Exercise description: Copying task for the records below: reproduce each one exactly and drop the pictures.

(Listed entries Opens)

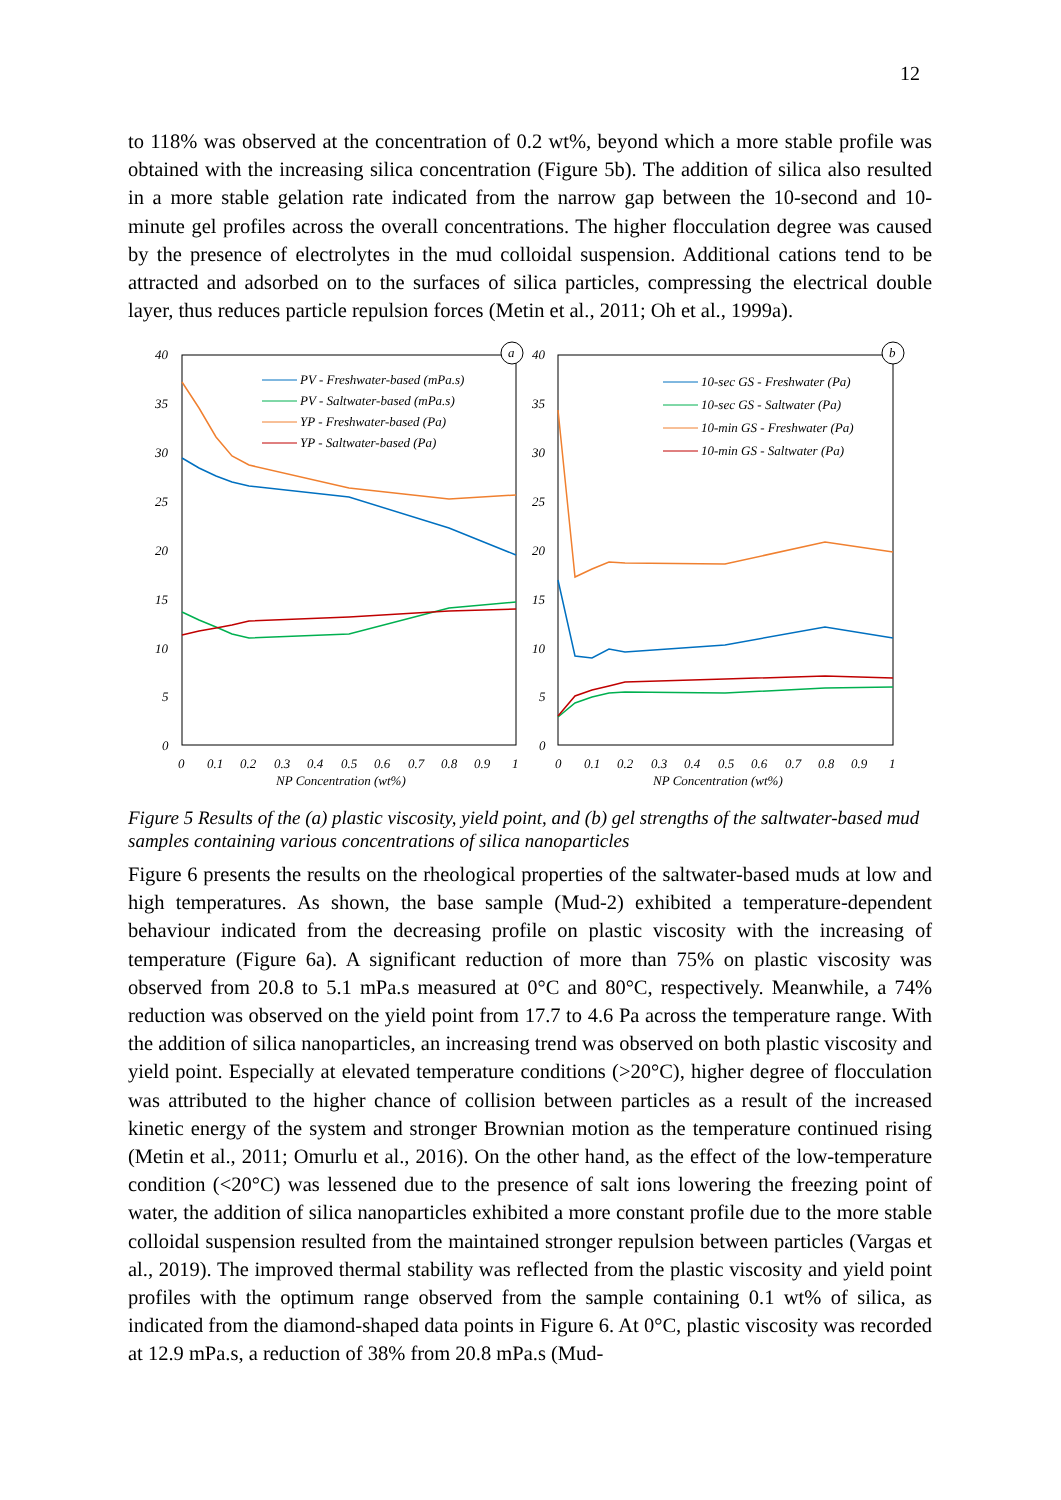12
to 118% was observed at the concentration of 0.2 wt%, beyond which a more stable profile was obtained with the increasing silica concentration (Figure 5b). The addition of silica also resulted in a more stable gelation rate indicated from the narrow gap between the 10-second and 10-minute gel profiles across the overall concentrations. The higher flocculation degree was caused by the presence of electrolytes in the mud colloidal suspension. Additional cations tend to be attracted and adsorbed on to the surfaces of silica particles, compressing the electrical double layer, thus reduces particle repulsion forces (Metin et al., 2011; Oh et al., 1999a).
40
35
30
25
20
15
10
5
0
40
35
30
25
20
15
10
5
0
0
0.1
0.2
0.3
0.4
0.5
0.6
0.7
0.8
0.9
1
NP Concentration (wt%)
0
0.1
0.2
0.3
0.4
0.5
0.6
0.7
0.8
0.9
1
NP Concentration (wt%)
a
b
PV - Freshwater-based (mPa.s)
PV - Saltwater-based (mPa.s)
YP - Freshwater-based (Pa)
YP - Saltwater-based (Pa)
10-sec GS - Freshwater (Pa)
10-sec GS - Saltwater (Pa)
10-min GS - Freshwater (Pa)
10-min GS - Saltwater (Pa)
Figure 5 Results of the (a) plastic viscosity, yield point, and (b) gel strengths of the saltwater-based mud samples containing various concentrations of silica nanoparticles
Figure 6 presents the results on the rheological properties of the saltwater-based muds at low and high temperatures. As shown, the base sample (Mud-2) exhibited a temperature-dependent behaviour indicated from the decreasing profile on plastic viscosity with the increasing of temperature (Figure 6a). A significant reduction of more than 75% on plastic viscosity was observed from 20.8 to 5.1 mPa.s measured at 0°C and 80°C, respectively. Meanwhile, a 74% reduction was observed on the yield point from 17.7 to 4.6 Pa across the temperature range. With the addition of silica nanoparticles, an increasing trend was observed on both plastic viscosity and yield point. Especially at elevated temperature conditions (>20°C), higher degree of flocculation was attributed to the higher chance of collision between particles as a result of the increased kinetic energy of the system and stronger Brownian motion as the temperature continued rising (Metin et al., 2011; Omurlu et al., 2016). On the other hand, as the effect of the low-temperature condition (<20°C) was lessened due to the presence of salt ions lowering the freezing point of water, the addition of silica nanoparticles exhibited a more constant profile due to the more stable colloidal suspension resulted from the maintained stronger repulsion between particles (Vargas et al., 2019). The improved thermal stability was reflected from the plastic viscosity and yield point profiles with the optimum range observed from the sample containing 0.1 wt% of silica, as indicated from the diamond-shaped data points in Figure 6. At 0°C, plastic viscosity was recorded at 12.9 mPa.s, a reduction of 38% from 20.8 mPa.s (Mud-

(Listed entries Closes)

Worked solution:
12
to 118% was observed at the concentration of 0.2 wt%, beyond which a more stable profile was obtained with the increasing silica concentration (Figure 5b). The addition of silica also resulted in a more stable gelation rate indicated from the narrow gap between the 10-second and 10-minute gel profiles across the overall concentrations. The higher flocculation degree was caused by the presence of electrolytes in the mud colloidal suspension. Additional cations tend to be attracted and adsorbed on to the surfaces of silica particles, compressing the electrical double layer, thus reduces particle repulsion forces (Metin et al., 2011; Oh et al., 1999a).
40
35
30
25
20
15
10
5
0
40
35
30
25
20
15
10
5
0
0
0.1
0.2
0.3
0.4
0.5
0.6
0.7
0.8
0.9
1
NP Concentration (wt%)
0
0.1
0.2
0.3
0.4
0.5
0.6
0.7
0.8
0.9
1
NP Concentration (wt%)
a
b
PV - Freshwater-based (mPa.s)
PV - Saltwater-based (mPa.s)
YP - Freshwater-based (Pa)
YP - Saltwater-based (Pa)
10-sec GS - Freshwater (Pa)
10-sec GS - Saltwater (Pa)
10-min GS - Freshwater (Pa)
10-min GS - Saltwater (Pa)
Figure 5 Results of the (a) plastic viscosity, yield point, and (b) gel strengths of the saltwater-based mud samples containing various concentrations of silica nanoparticles
Figure 6 presents the results on the rheological properties of the saltwater-based muds at low and high temperatures. As shown, the base sample (Mud-2) exhibited a temperature-dependent behaviour indicated from the decreasing profile on plastic viscosity with the increasing of temperature (Figure 6a). A significant reduction of more than 75% on plastic viscosity was observed from 20.8 to 5.1 mPa.s measured at 0°C and 80°C, respectively. Meanwhile, a 74% reduction was observed on the yield point from 17.7 to 4.6 Pa across the temperature range. With the addition of silica nanoparticles, an increasing trend was observed on both plastic viscosity and yield point. Especially at elevated temperature conditions (>20°C), higher degree of flocculation was attributed to the higher chance of collision between particles as a result of the increased kinetic energy of the system and stronger Brownian motion as the temperature continued rising (Metin et al., 2011; Omurlu et al., 2016). On the other hand, as the effect of the low-temperature condition (<20°C) was lessened due to the presence of salt ions lowering the freezing point of water, the addition of silica nanoparticles exhibited a more constant profile due to the more stable colloidal suspension resulted from the maintained stronger repulsion between particles (Vargas et al., 2019). The improved thermal stability was reflected from the plastic viscosity and yield point profiles with the optimum range observed from the sample containing 0.1 wt% of silica, as indicated from the diamond-shaped data points in Figure 6. At 0°C, plastic viscosity was recorded at 12.9 mPa.s, a reduction of 38% from 20.8 mPa.s (Mud-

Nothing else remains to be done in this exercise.